HDTVs, projectors, and surround sound systems.
HiSense came to the Eastside studios today to install a short throw projection system that puts up to 100" screen from about a foot away. Scott says it uses lasers to draw the image on the screen, and it looks really impressive, even in ambient light. The projector also comes with a sound bar and sub woofer, and the audio quality is quite good. And it should be since it costs $10,000!
Vino recently cut the cable and is streaming YouTube TV, but he's having trouble streaming on his Sony TV on Roku. It turns on by itself. Leo says that it's likely a CEC problem, which has to do with the HDMI settings. It's basically designed to automatically turn on the TV when he turns on his Roku. It doesn't work very well on Sony. So he should go into the settings and turn off BraviaLink. That'll solve it.
Scott likes to highlight the "home theater of the month" and this month it's a home theater in Los Angeles that is completely blacked out, with 9 speakers around you, 6 above you, and an array of sub woofers behind the projector screen. It also has recliner seats. The owner actually built an addition to his house for it, and built the system himself. He's also added three feet of sound absorption material and acoustic panels all around the room. Scott says there's less than 1db difference in sound in any seat. So there's not a bad seat in the house.

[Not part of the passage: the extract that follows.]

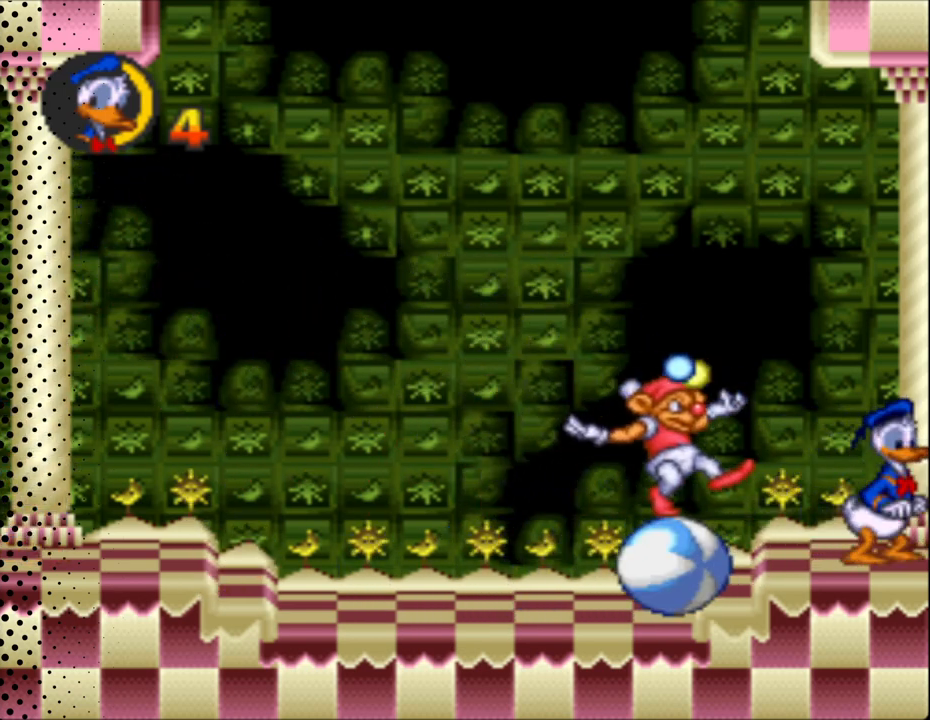
{"buttons": ["Y"], "events": []}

Dave has a mobile phone and he wants to know how he can stream to his TV from it. Leo says to get the Google Chromecast. This will allow him to pull up a video stream on his phone, and then hand it off to the Chromecast to put it on the TV. He'll need internet and Wi-Fi to make it work. If all his internet access is through his phone, then he could use a hotspot with his TV if it supports that, and then Chromecast that way. But he'll take a bandwidth hit on his phone.
Ben likes to stream videos using Plex and sometimes it'll disconnect after only a few hours watching specific shows. What's going on? Leo says that there''s probably a naming issue and if the naming isn't consistent, then Plex can get confused. He should make sure the transcoding is consistent as well with the same format.

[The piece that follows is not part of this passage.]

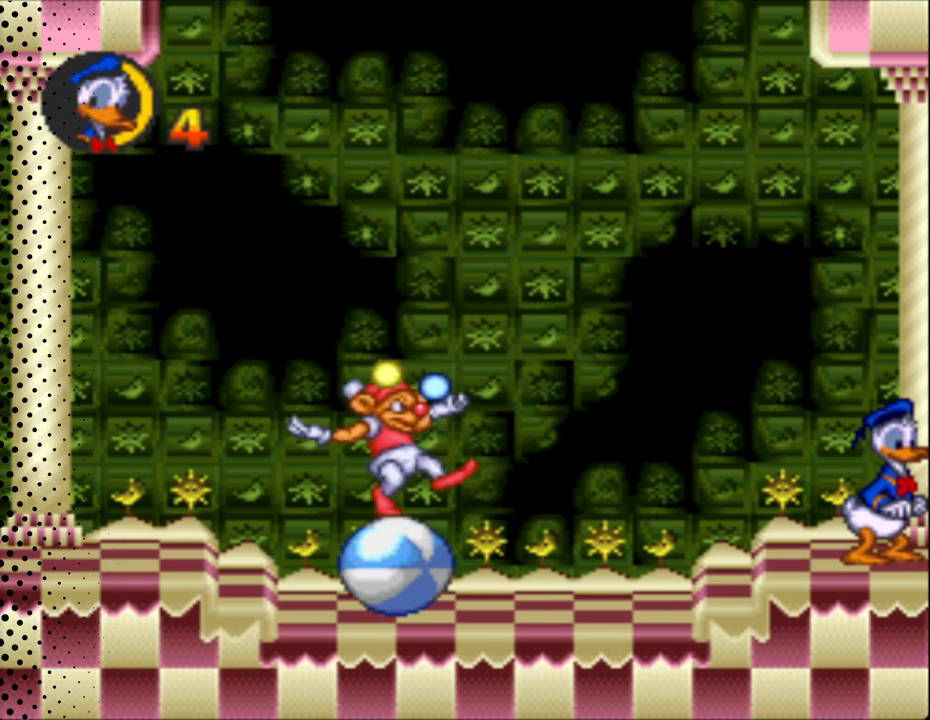
{"buttons": ["Y"], "events": []}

Neil misses the WIndows Phone. Leo says that unfortunately, Apple and Android are so dominant, that Windows being a distant third with no shot of gaining any marketshare was a reason that Microsoft left the mobile phone category altogether. The same is pretty much true with Blackberry, which is now just another model of the Android OS.
Michael is looking to get a TV and wants to know if he should get 1080p or 4K. Leo says he should definitely get 4K moving forward. But even more importantly, he should get a TV with HDR. It has a much nicer look. Leo's choice is the LG B6 OLED. It comes down to budget though. Michael wants a TV that has no bezels. He wants to hang it on the wall like a painting preferrably an 80" model. Leo says that Vizio has a nice one.
There's a discussion going on between whether dynamic mode or movie mode is the best for TV watching. Scott says that dynamic mode doesn't show content in the manner the creator intended, while movie mode gets you a lot closer to that. Leo says he tried it for a week and it was just way too bright. It also causes a loss in detail to watch in dynamic mode and Scott says that bright spots (called blooming) will begin to appear and if you're using an OLED screen, you'll wear it out faster. Another thing that can help is a bias light behind your TV. It helps for less eye fatigue.
Noah has bought a sound bar, but it won't turn on with his Google Assistant. Leo says if the sound bar isn't supported by Google, or vice versa, it won't be able to use voice activated control from the Google Assistant. He could just leave it on, but if it shuts down automatically, then that's going to be a problem. He should look to see if he can disable the eco, or power down mode.
Scott got an email about how an old Sony Stereo with Sansui Speakers can work with modern sources. How can he get something that can bridge the gap from his phone, or Network Attached Storage, to his old stereo? He'd rather not use Bluetooth, but Scott says that it's easier to deal with and there are tons of audio adapters for Bluetooth. Amazon Basics makes one for $20.